Within a geography the existing striping can become more severe as the web enables self-selected and self-reinforcing pockets of auto-propaganda that combine with social graph clusters; clusters that only infrequently span value systems. The situation is reminiscent of 1930’s era Spanish political parties and their newspapers, but operating at photo-multiplier tube speed. We consume the stuff that reinforces our world view and segregate ourselves into more and more thoroughly strident neighborhoods of belief. We remain physically in our geo-defined country, but in our chosen echo chamber we each live a very different intellectual and emotional experience in a whirlpool of exponentially hardening world view. Perhaps someday we’ll live in “nation states” that are stripes of psychographic and value alignment instead of stripes in geography.

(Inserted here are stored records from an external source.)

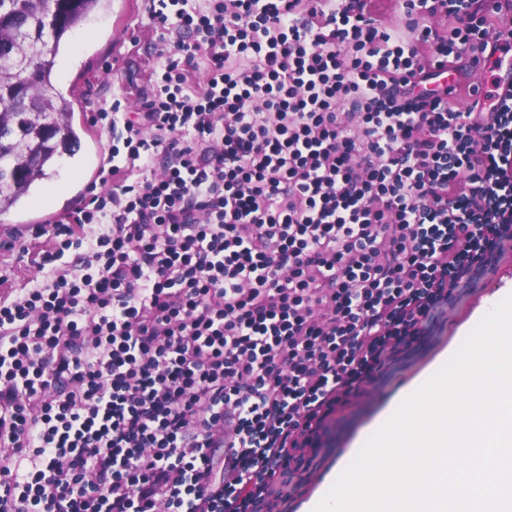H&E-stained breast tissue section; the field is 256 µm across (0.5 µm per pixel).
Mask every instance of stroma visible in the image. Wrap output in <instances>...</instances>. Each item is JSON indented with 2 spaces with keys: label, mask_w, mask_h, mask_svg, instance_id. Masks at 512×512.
<instances>
[{
  "label": "stroma",
  "mask_w": 512,
  "mask_h": 512,
  "mask_svg": "<svg viewBox=\"0 0 512 512\" xmlns=\"http://www.w3.org/2000/svg\"><path fill=\"white\" fill-rule=\"evenodd\" d=\"M148 0H112L110 8L92 14L67 42L54 67L55 85L62 91H74L73 123L81 127V147L75 157L62 158L52 182L65 183L58 195L39 191L32 199L35 209H49L54 214L80 207L89 191L78 185L81 170L96 161L98 127L90 118L113 100H120L126 112L141 108V92L149 72L160 60L156 49L160 32L149 18ZM512 280V248L507 249L494 269L483 275L476 288L460 298L439 317L434 338L410 365L391 373L377 388L367 387L357 402L340 419L341 430L336 445L326 452L319 469L301 492L287 503V512H303L304 505L320 490L338 461L351 448L357 436L417 379L438 362L450 356L463 337L475 325L489 297L505 281Z\"/></svg>",
  "instance_id": "1"
}]
</instances>
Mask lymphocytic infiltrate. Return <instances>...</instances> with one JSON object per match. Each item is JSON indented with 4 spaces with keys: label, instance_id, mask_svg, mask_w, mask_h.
I'll use <instances>...</instances> for the list:
<instances>
[{
    "label": "lymphocytic infiltrate",
    "instance_id": "lymphocytic-infiltrate-1",
    "mask_svg": "<svg viewBox=\"0 0 512 512\" xmlns=\"http://www.w3.org/2000/svg\"><path fill=\"white\" fill-rule=\"evenodd\" d=\"M507 12L151 0L166 62L94 117L107 192L0 297V512H283L512 243Z\"/></svg>",
    "mask_w": 512,
    "mask_h": 512
}]
</instances>
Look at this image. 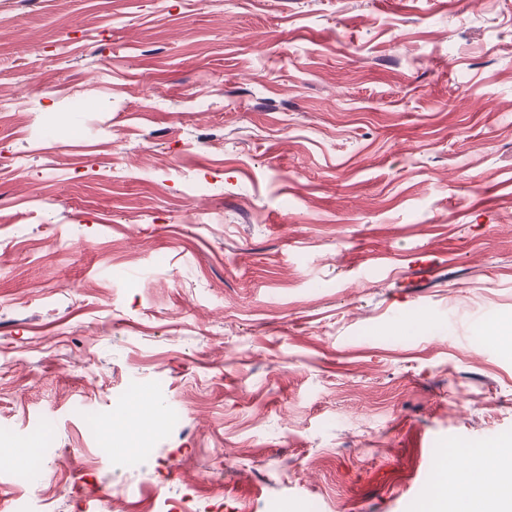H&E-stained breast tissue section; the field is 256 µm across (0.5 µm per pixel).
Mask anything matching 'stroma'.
I'll list each match as a JSON object with an SVG mask.
<instances>
[{
    "mask_svg": "<svg viewBox=\"0 0 512 512\" xmlns=\"http://www.w3.org/2000/svg\"><path fill=\"white\" fill-rule=\"evenodd\" d=\"M0 58V512H427L512 442V0H0ZM124 419L129 422H136V425L129 430V433L134 436L141 435L160 424L155 406H150V402L145 396L131 403Z\"/></svg>",
    "mask_w": 512,
    "mask_h": 512,
    "instance_id": "35a3bbf8",
    "label": "stroma"
}]
</instances>
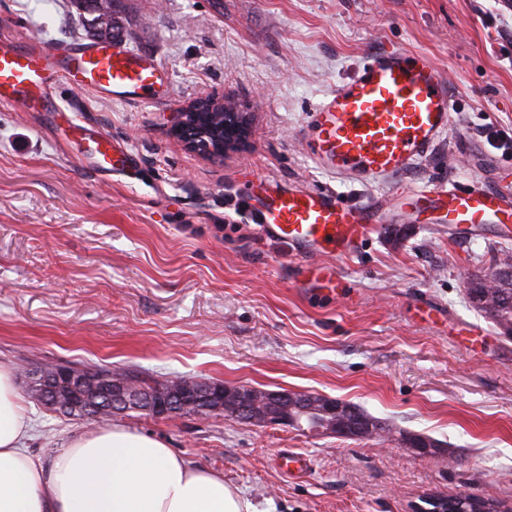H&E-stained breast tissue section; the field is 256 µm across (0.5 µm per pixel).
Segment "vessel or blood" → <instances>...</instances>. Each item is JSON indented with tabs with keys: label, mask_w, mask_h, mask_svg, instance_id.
<instances>
[{
	"label": "vessel or blood",
	"mask_w": 512,
	"mask_h": 512,
	"mask_svg": "<svg viewBox=\"0 0 512 512\" xmlns=\"http://www.w3.org/2000/svg\"><path fill=\"white\" fill-rule=\"evenodd\" d=\"M88 90L127 103L170 99L166 70L149 54L127 47L125 37L57 42L37 36L0 49V103L34 112H57L61 86ZM453 99L450 79L426 55L395 47L373 52L351 80L336 85L312 111L305 146L322 168L357 179L392 177L425 158L447 130ZM103 170L125 166L107 137L95 140ZM503 183H474L460 190L440 183L407 196L389 195L367 207L344 204L330 191L304 190L256 178L248 205L263 225L301 257L299 277L306 293L330 296L342 286L335 259L351 254L408 205L442 211L451 227L475 230L497 225L512 233V206Z\"/></svg>",
	"instance_id": "vessel-or-blood-1"
}]
</instances>
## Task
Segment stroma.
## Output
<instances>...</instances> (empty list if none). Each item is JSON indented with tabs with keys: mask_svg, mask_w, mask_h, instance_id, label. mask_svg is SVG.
I'll list each match as a JSON object with an SVG mask.
<instances>
[{
	"mask_svg": "<svg viewBox=\"0 0 512 512\" xmlns=\"http://www.w3.org/2000/svg\"><path fill=\"white\" fill-rule=\"evenodd\" d=\"M128 45L166 68L167 103L108 101L62 88L59 112L0 105V366L130 371L355 404L391 435L349 438L223 415L113 416L223 476L256 512H412L473 493L512 503V340L474 310L467 280L512 239L459 234L407 207L336 265L340 298L304 293L288 243L247 214L262 176L371 205L437 182H491L512 152V0H121ZM34 34L83 37L68 0H0V47ZM426 54L454 108L430 156L393 178L323 170L300 137L307 116L378 47ZM215 97L253 106L250 148L187 151L177 112ZM127 154L98 168L88 136ZM29 448L50 458L97 424L24 398ZM405 434L444 452L402 447ZM305 454V477L281 473Z\"/></svg>",
	"mask_w": 512,
	"mask_h": 512,
	"instance_id": "obj_1",
	"label": "stroma"
}]
</instances>
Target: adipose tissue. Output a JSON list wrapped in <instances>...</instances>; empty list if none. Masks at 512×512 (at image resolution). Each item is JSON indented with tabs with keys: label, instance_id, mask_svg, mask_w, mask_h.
<instances>
[{
	"label": "adipose tissue",
	"instance_id": "ef3b65f1",
	"mask_svg": "<svg viewBox=\"0 0 512 512\" xmlns=\"http://www.w3.org/2000/svg\"><path fill=\"white\" fill-rule=\"evenodd\" d=\"M29 435L15 374L0 366V512H251L223 477L159 438L97 428L45 464L27 452Z\"/></svg>",
	"mask_w": 512,
	"mask_h": 512
}]
</instances>
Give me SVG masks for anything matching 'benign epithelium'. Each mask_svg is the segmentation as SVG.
<instances>
[{"mask_svg": "<svg viewBox=\"0 0 512 512\" xmlns=\"http://www.w3.org/2000/svg\"><path fill=\"white\" fill-rule=\"evenodd\" d=\"M203 105L224 111V136L220 137L206 123L199 112ZM252 113L234 103L218 102L204 98L178 113L172 133L186 149L211 159L229 153H241L248 149L251 135ZM96 370L81 369L66 364L52 366L47 374L37 368L27 374L28 388L42 404L58 409L61 413L79 414L85 418H96L107 408L113 412L136 410L156 417L174 415L199 416L204 411L224 414L238 419L274 421L290 427H300L298 416L291 414L318 413L324 416L327 431L342 434L347 432L348 417L355 414L347 402L338 399H318L305 392H270L251 387L231 386L202 380L183 382L172 380L163 387L147 394L118 380H112V400L98 404L89 400L86 404L60 401V394L72 398L88 386H95ZM407 448L419 453H428L435 447L432 439L415 435L404 440ZM477 501L472 494H460L451 500L433 499L428 507L418 512H470L468 504Z\"/></svg>", "mask_w": 512, "mask_h": 512, "instance_id": "7a95c632", "label": "benign epithelium"}]
</instances>
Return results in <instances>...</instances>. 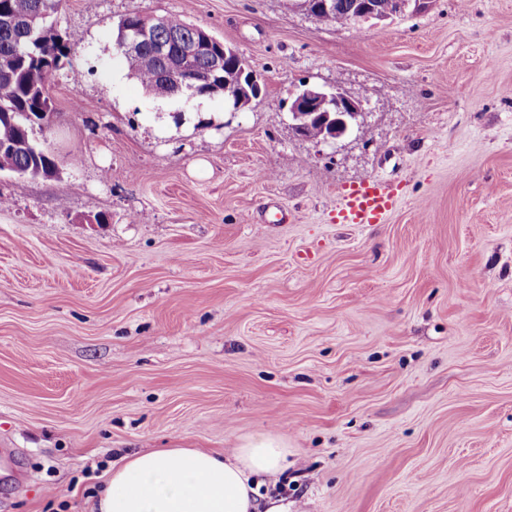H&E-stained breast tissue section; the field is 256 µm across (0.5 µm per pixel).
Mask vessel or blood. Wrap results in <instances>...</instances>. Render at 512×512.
Wrapping results in <instances>:
<instances>
[{
    "label": "vessel or blood",
    "instance_id": "obj_1",
    "mask_svg": "<svg viewBox=\"0 0 512 512\" xmlns=\"http://www.w3.org/2000/svg\"><path fill=\"white\" fill-rule=\"evenodd\" d=\"M396 203L390 184L382 177L372 176L346 186L336 200V221L340 224H380Z\"/></svg>",
    "mask_w": 512,
    "mask_h": 512
}]
</instances>
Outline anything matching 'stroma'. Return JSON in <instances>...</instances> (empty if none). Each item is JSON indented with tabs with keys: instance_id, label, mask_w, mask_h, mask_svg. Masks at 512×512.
<instances>
[{
	"instance_id": "35a3bbf8",
	"label": "stroma",
	"mask_w": 512,
	"mask_h": 512,
	"mask_svg": "<svg viewBox=\"0 0 512 512\" xmlns=\"http://www.w3.org/2000/svg\"><path fill=\"white\" fill-rule=\"evenodd\" d=\"M173 14L262 97L179 104L116 47ZM57 173H0V512H94L123 457L288 446L286 512H512V0L327 28L294 0H65ZM362 105L331 144L288 98ZM380 176L383 224L334 222ZM285 212L286 223H275ZM294 132L316 143H330L348 134L357 123L360 104L339 86L302 85L288 100Z\"/></svg>"
}]
</instances>
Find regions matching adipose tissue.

Of course, it’s true that as long as we are physical beings we will continue to stripe locally in our physical world. The cybernetic overlay in human relationships provided by the the web doesn’t replace that reality, but by augmenting it and letting us stripe along lines of affinity and value system without regard to geography, it contributes to fissures in our geo loyalties. These fissures are important because States exist to govern the physical world (trade, law, taxes, defense…) but they depend on shared values and culture to function effectively. Just look at Iran today to see the effect of incongruent value systems on co-located peoples.